● Stored data
=== Begin Enclosure ===
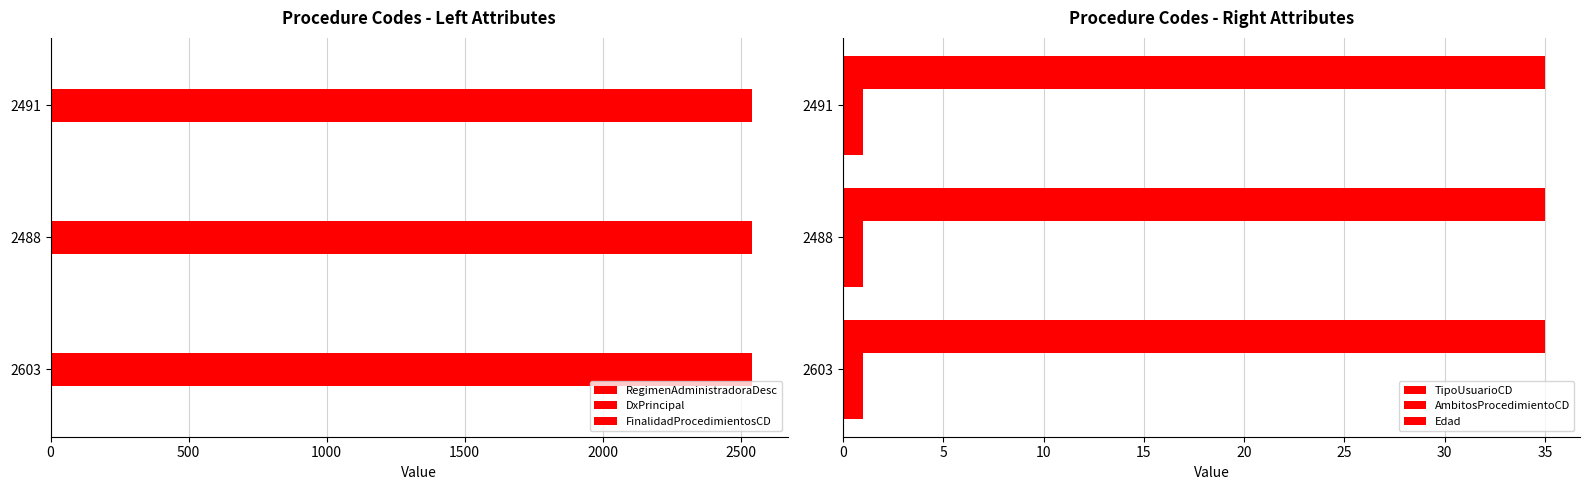

What is the label of the 1st bar from the left?

2603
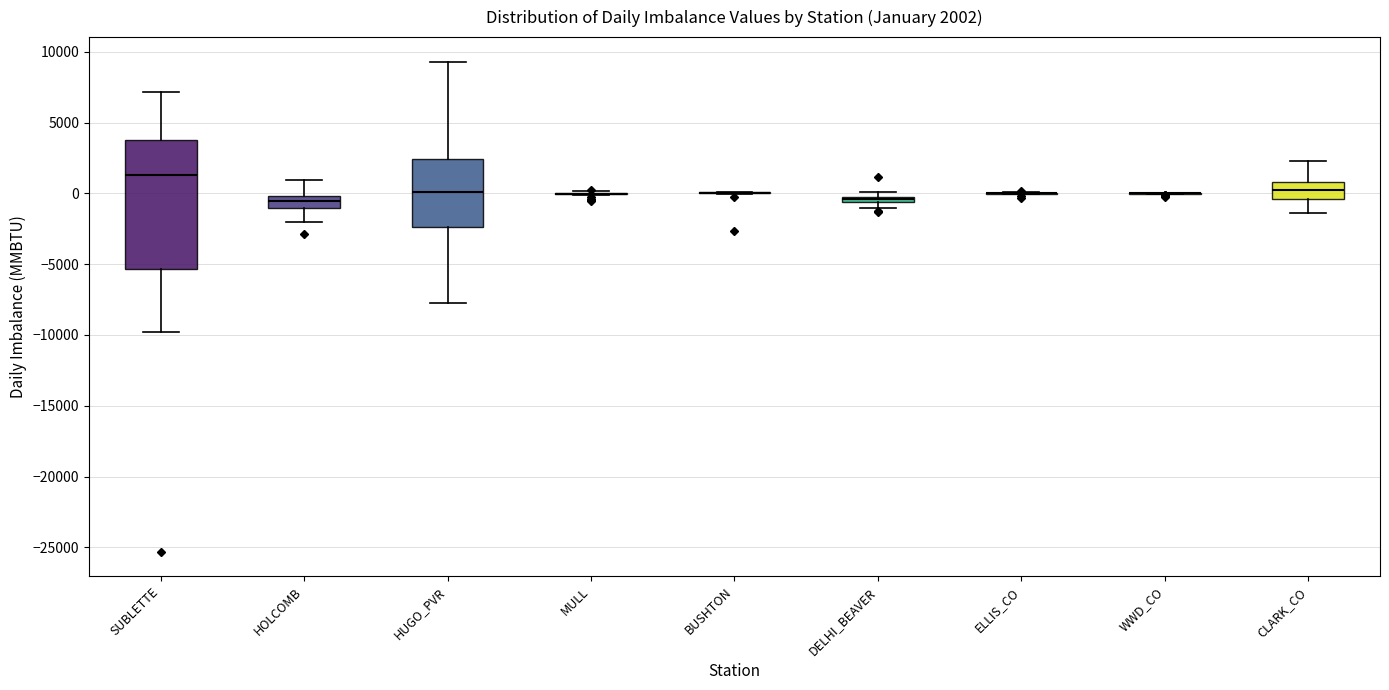

Comparing the boxes themselves (not the whiskers), which one is the tallest?

SUBLETTE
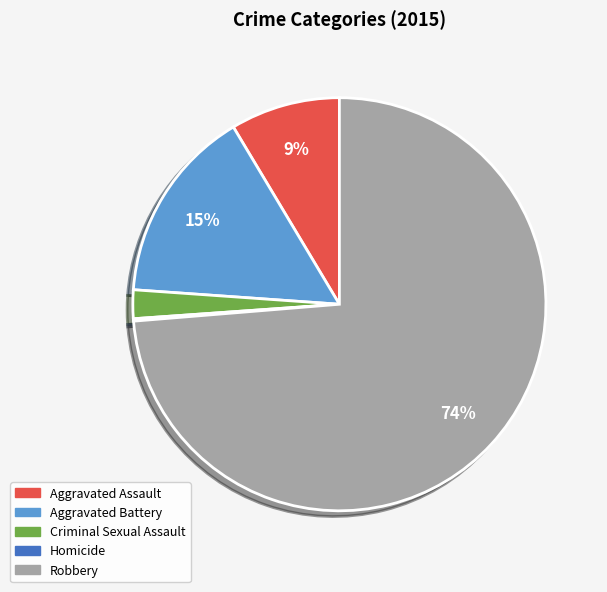

What is the largest slice in the pie chart?

Robbery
=== End Enclosure ===
● Problem to work on
Write out the entries above word for word, leaving out the pictures.

● Answer for this exercise
What is the label of the 1st bar from the left?

2603

Comparing the boxes themselves (not the whiskers), which one is the tallest?

SUBLETTE

What is the largest slice in the pie chart?

Robbery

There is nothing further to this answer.